WHAT IS REQUIRED: Each line in the records below, from the one that contains "2. ❌ **MenuFormDialog** (Kitchen Admin) - 6h" to the one that contains "2. ✅ **Component", should be reproduced exactly, the first and last included.

GIVEN DATA:

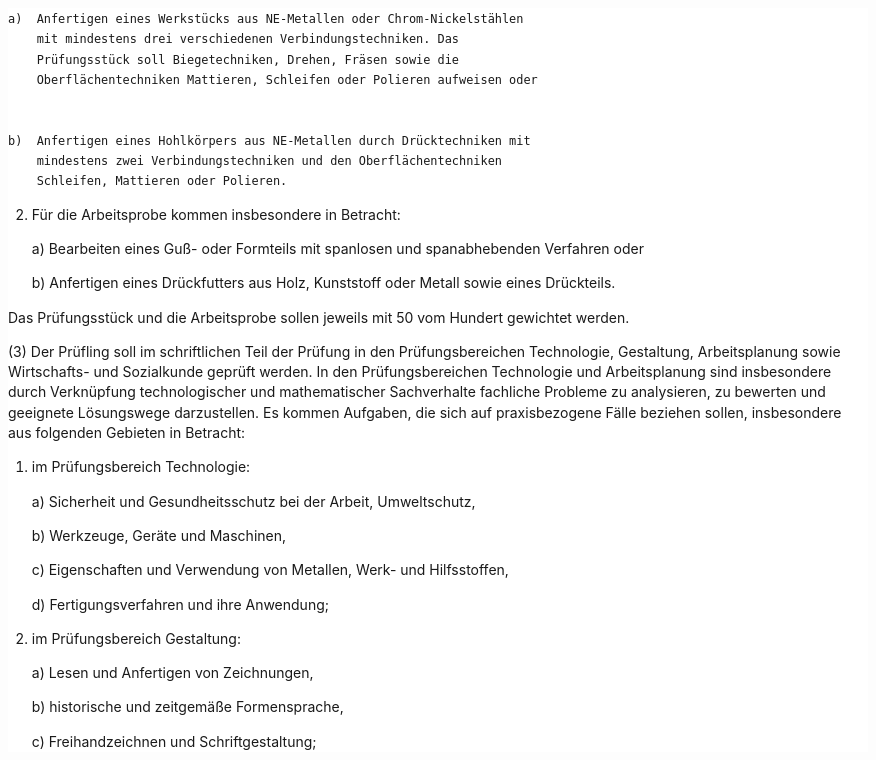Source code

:     a)  Anfertigen eines Werkstücks aus NE-Metallen oder Chrom-Nickelstählen
        mit mindestens drei verschiedenen Verbindungstechniken. Das
        Prüfungsstück soll Biegetechniken, Drehen, Fräsen sowie die
        Oberflächentechniken Mattieren, Schleifen oder Polieren aufweisen oder


    b)  Anfertigen eines Hohlkörpers aus NE-Metallen durch Drücktechniken mit
        mindestens zwei Verbindungstechniken und den Oberflächentechniken
        Schleifen, Mattieren oder Polieren.





2.  Für die Arbeitsprobe kommen insbesondere in Betracht:

    a)  Bearbeiten eines Guß- oder Formteils mit spanlosen und spanabhebenden
        Verfahren oder


    b)  Anfertigen eines Drückfutters aus Holz, Kunststoff oder Metall sowie
        eines Drückteils.






Das Prüfungsstück und die Arbeitsprobe sollen jeweils mit 50 vom
Hundert gewichtet werden.

(3) Der Prüfling soll im schriftlichen Teil der Prüfung in den
Prüfungsbereichen Technologie, Gestaltung, Arbeitsplanung sowie
Wirtschafts- und Sozialkunde geprüft werden. In den Prüfungsbereichen
Technologie und Arbeitsplanung sind insbesondere durch Verknüpfung
technologischer und mathematischer Sachverhalte fachliche Probleme zu
analysieren, zu bewerten und geeignete Lösungswege darzustellen. Es
kommen Aufgaben, die sich auf praxisbezogene Fälle beziehen sollen,
insbesondere aus folgenden Gebieten in Betracht:

1.  im Prüfungsbereich Technologie:

    a)  Sicherheit und Gesundheitsschutz bei der Arbeit, Umweltschutz,


    b)  Werkzeuge, Geräte und Maschinen,


    c)  Eigenschaften und Verwendung von Metallen, Werk- und Hilfsstoffen,


    d)  Fertigungsverfahren und ihre Anwendung;





2.  im Prüfungsbereich Gestaltung:

    a)  Lesen und Anfertigen von Zeichnungen,


    b)  historische und zeitgemäße Formensprache,


    c)  Freihandzeichnen und Schriftgestaltung;
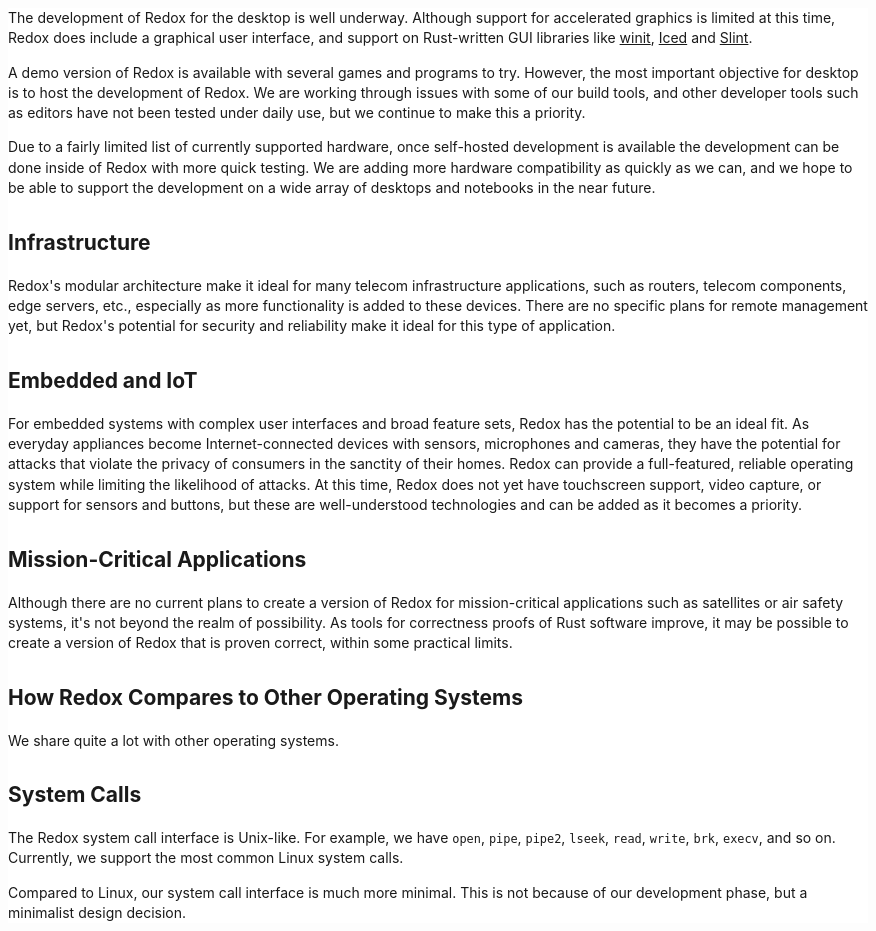 The development of Redox for the desktop is well underway. Although support for accelerated graphics is limited at this time, Redox does include a graphical user interface, and support on Rust-written GUI libraries like [winit](https://github.com/rust-windowing/winit), [Iced](https://iced.rs/) and [Slint](https://slint-ui.com/).

A demo version of Redox is available with several games and programs to try. However, the most important objective for desktop is to host the development of Redox. We are working through issues with some of our build tools, and other developer tools such as editors have not been tested under daily use, but we continue to make this a priority.

Due to a fairly limited list of currently supported hardware, once self-hosted development is available the development can be done inside of Redox with more quick testing. We are adding more hardware compatibility as quickly as we can, and we hope to be able to support the development on a wide array of desktops and notebooks in the near future.

## Infrastructure

Redox's modular architecture make it ideal for many telecom infrastructure applications, such as routers, telecom components, edge servers, etc., especially as more functionality is added to these devices. There are no specific plans for remote management yet, but Redox's potential for security and reliability make it ideal for this type of application.

## Embedded and IoT

For embedded systems with complex user interfaces and broad feature sets, Redox has the potential to be an ideal fit. As everyday appliances become Internet-connected devices with sensors, microphones and cameras, they have the potential for attacks that violate the privacy of consumers in the sanctity of their homes. Redox can provide a full-featured, reliable operating system while limiting the likelihood of attacks. At this time, Redox does not yet have touchscreen support, video capture, or support for sensors and buttons, but these are well-understood technologies and can be added as it becomes a priority.

## Mission-Critical Applications

Although there are no current plans to create a version of Redox for mission-critical applications such as satellites or air safety systems, it's not beyond the realm of possibility. As tools for correctness proofs of Rust software improve, it may be possible to create a version of Redox that is proven correct, within some practical limits.

## How Redox Compares to Other Operating Systems

We share quite a lot with other operating systems.

## System Calls

The Redox system call interface is Unix-like. For example, we have `open`, `pipe`, `pipe2`, `lseek`, `read`, `write`, `brk`, `execv`, and so on. Currently, we support the most common Linux system calls.

Compared to Linux, our system call interface is much more minimal. This is not because of our development phase, but a minimalist design decision.
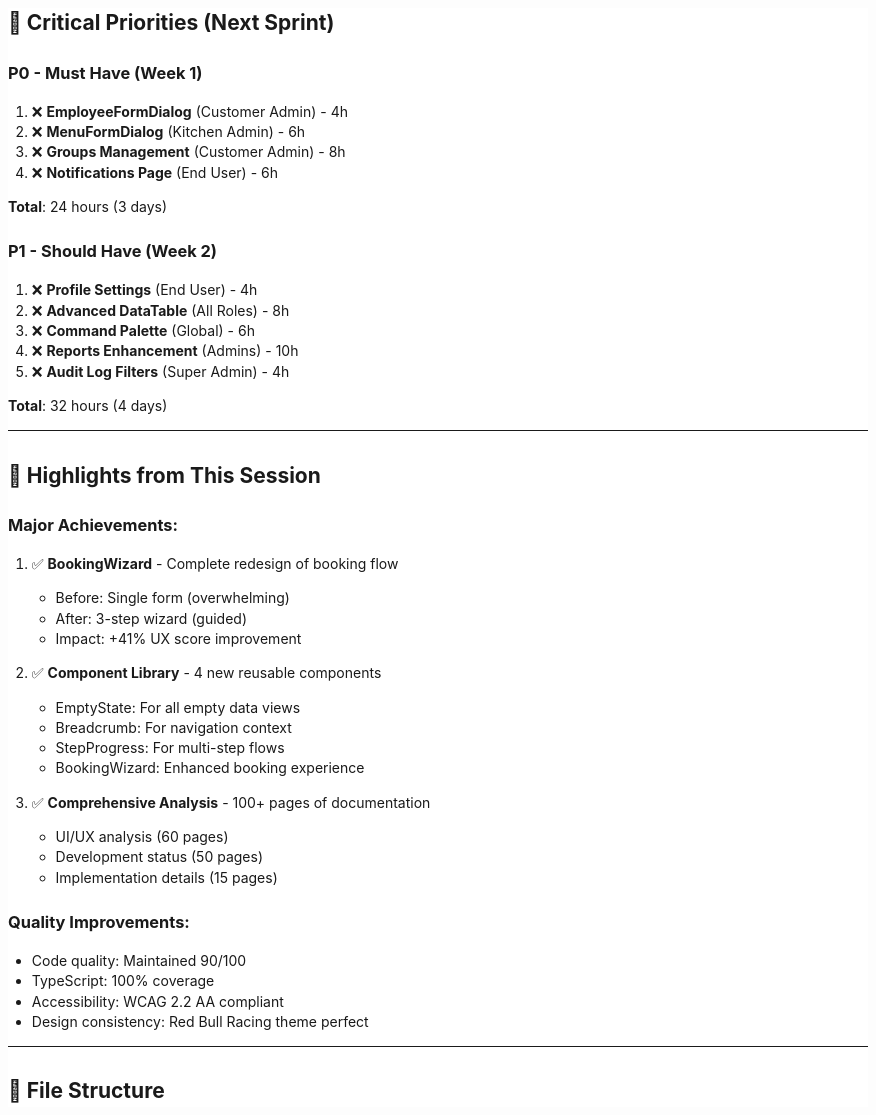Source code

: 
## 🎯 Critical Priorities (Next Sprint)

### **P0 - Must Have** (Week 1)
1. ❌ **EmployeeFormDialog** (Customer Admin) - 4h
2. ❌ **MenuFormDialog** (Kitchen Admin) - 6h
3. ❌ **Groups Management** (Customer Admin) - 8h
4. ❌ **Notifications Page** (End User) - 6h

**Total**: 24 hours (3 days)

### **P1 - Should Have** (Week 2)
1. ❌ **Profile Settings** (End User) - 4h
2. ❌ **Advanced DataTable** (All Roles) - 8h
3. ❌ **Command Palette** (Global) - 6h
4. ❌ **Reports Enhancement** (Admins) - 10h
5. ❌ **Audit Log Filters** (Super Admin) - 4h

**Total**: 32 hours (4 days)

---

## 🌟 Highlights from This Session

### **Major Achievements**:
1. ✅ **BookingWizard** - Complete redesign of booking flow
   - Before: Single form (overwhelming)
   - After: 3-step wizard (guided)
   - Impact: +41% UX score improvement

2. ✅ **Component Library** - 4 new reusable components
   - EmptyState: For all empty data views
   - Breadcrumb: For navigation context
   - StepProgress: For multi-step flows
   - BookingWizard: Enhanced booking experience

3. ✅ **Comprehensive Analysis** - 100+ pages of documentation
   - UI/UX analysis (60 pages)
   - Development status (50 pages)
   - Implementation details (15 pages)

### **Quality Improvements**:
- Code quality: Maintained 90/100
- TypeScript: 100% coverage
- Accessibility: WCAG 2.2 AA compliant
- Design consistency: Red Bull Racing theme perfect

---

## 📂 File Structure
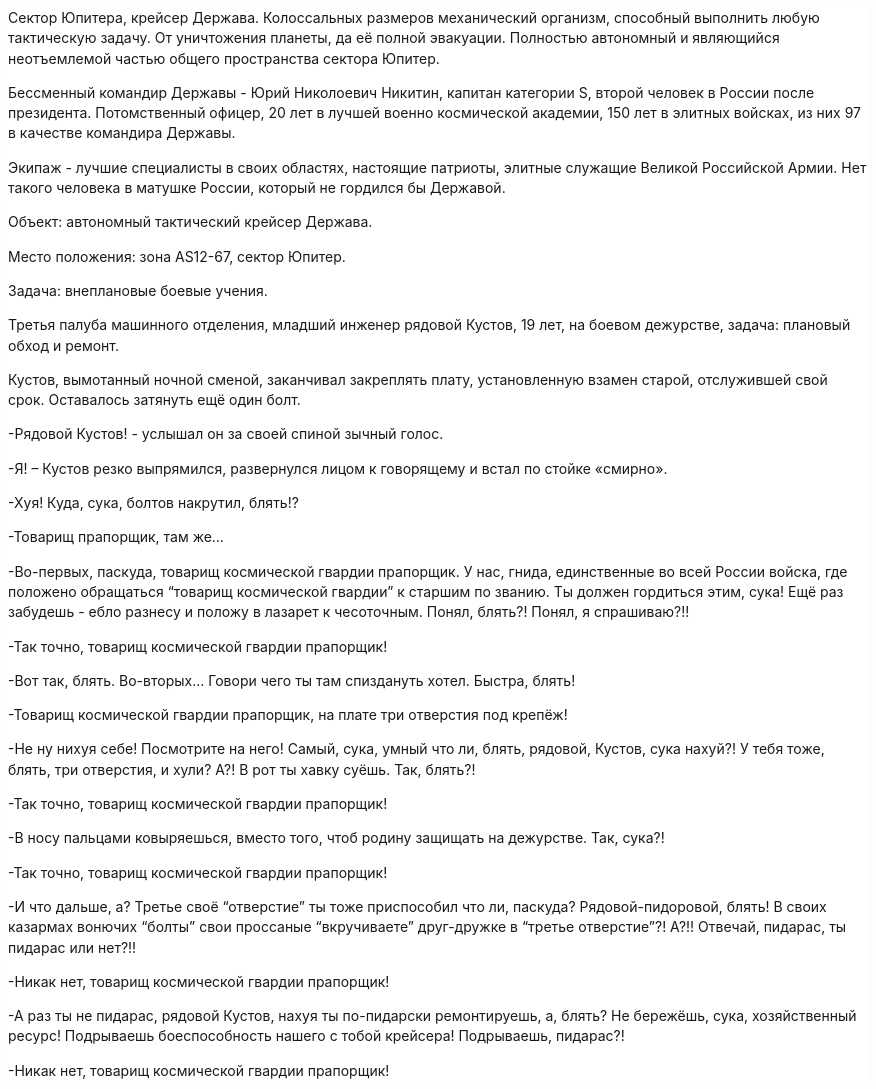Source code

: Сектор Юпитера, крейсер Держава. Колоссальных размеров механический организм, способный выполнить любую тактическую задачу. От уничтожения планеты, да её полной эвакуации. Полностью автономный и являющийся неотъемлемой частью общего пространства сектора Юпитер.

Бессменный командир Державы - Юрий Николоевич Никитин, капитан категории S, второй человек в России после президента. Потомственный офицер, 20 лет в лучшей военно космической академии, 150 лет в элитных войсках, из них 97 в качестве командира Державы.

Экипаж - лучшие специалисты в своих областях, настоящие патриоты, элитные служащие Великой Российской Армии. Нет такого человека в матушке России, который не гордился бы Державой.

Объект: автономный тактический крейсер Держава.

Место положения: зона AS12-67, сектор Юпитер.

Задача: внеплановые боевые учения.

Третья палуба машинного отделения, младший инженер рядовой Кустов, 19 лет, на боевом дежурстве, задача: плановый обход и ремонт.

Кустов, вымотанный ночной сменой, заканчивал закреплять плату, установленную взамен старой, отслужившей свой срок. Оставалось затянуть ещё один болт.

-Рядовой Кустов! - услышал он за своей спиной зычный голос.

-Я! – Кустов резко выпрямился, развернулся лицом к говорящему и встал по стойке «смирно».

-Хуя! Куда, сука, болтов накрутил, блять!?

-Товарищ прапорщик, там же…

-Во-первых, паскуда, товарищ космической гвардии прапорщик. У нас, гнида, единственные во всей России войска, где положено обращаться “товарищ космической гвардии” к старшим по званию. Ты должен гордиться этим, сука! Ещё раз забудешь - ебло разнесу и положу в лазарет к чесоточным. Понял, блять?! Понял, я спрашиваю?!!

-Так точно, товарищ космической гвардии прапорщик!

-Вот так, блять. Во-вторых… Говори чего ты там спиздануть хотел. Быстра, блять!

-Товарищ космической гвардии прапорщик, на плате три отверстия под крепёж!

-Не ну нихуя себе! Посмотрите на него! Самый, сука, умный что ли, блять, рядовой, Кустов, сука нахуй?! У тебя тоже, блять, три отверстия, и хули? А?! В рот ты хавку суёшь. Так, блять?!

-Так точно, товарищ космической гвардии прапорщик!

-В носу пальцами ковыряешься, вместо того, чтоб родину защищать на дежурстве. Так, сука?!

-Так точно, товарищ космической гвардии прапорщик!

-И что дальше, а? Третье своё “отверстие” ты тоже приспособил что ли, паскуда? Рядовой-пидоровой, блять! В своих казармах вонючих “болты” свои проссаные “вкручиваете” друг-дружке в “третье отверстие”?! А?!! Отвечай, пидарас, ты пидарас или нет?!!

-Никак нет, товарищ космической гвардии прапорщик!

-А раз ты не пидарас, рядовой Кустов, нахуя ты по-пидарски ремонтируешь, а, блять? Не бережёшь, сука, хозяйственный ресурс! Подрываешь боеспособность нашего с тобой крейсера! Подрываешь, пидарас?!

-Никак нет, товарищ космической гвардии прапорщик!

TASK OUTPUT:
2. ❌ **MenuFormDialog** (Kitchen Admin) - 6h
3. ❌ **Groups Management** (Customer Admin) - 8h
4. ❌ **Notifications Page** (End User) - 6h

**Total**: 24 hours (3 days)

### **P1 - Should Have** (Week 2)
1. ❌ **Profile Settings** (End User) - 4h
2. ❌ **Advanced DataTable** (All Roles) - 8h
3. ❌ **Command Palette** (Global) - 6h
4. ❌ **Reports Enhancement** (Admins) - 10h
5. ❌ **Audit Log Filters** (Super Admin) - 4h

**Total**: 32 hours (4 days)

---

## 🌟 Highlights from This Session

### **Major Achievements**:
1. ✅ **BookingWizard** - Complete redesign of booking flow
   - Before: Single form (overwhelming)
   - After: 3-step wizard (guided)
   - Impact: +41% UX score improvement

2. ✅ **Component Library** - 4 new reusable components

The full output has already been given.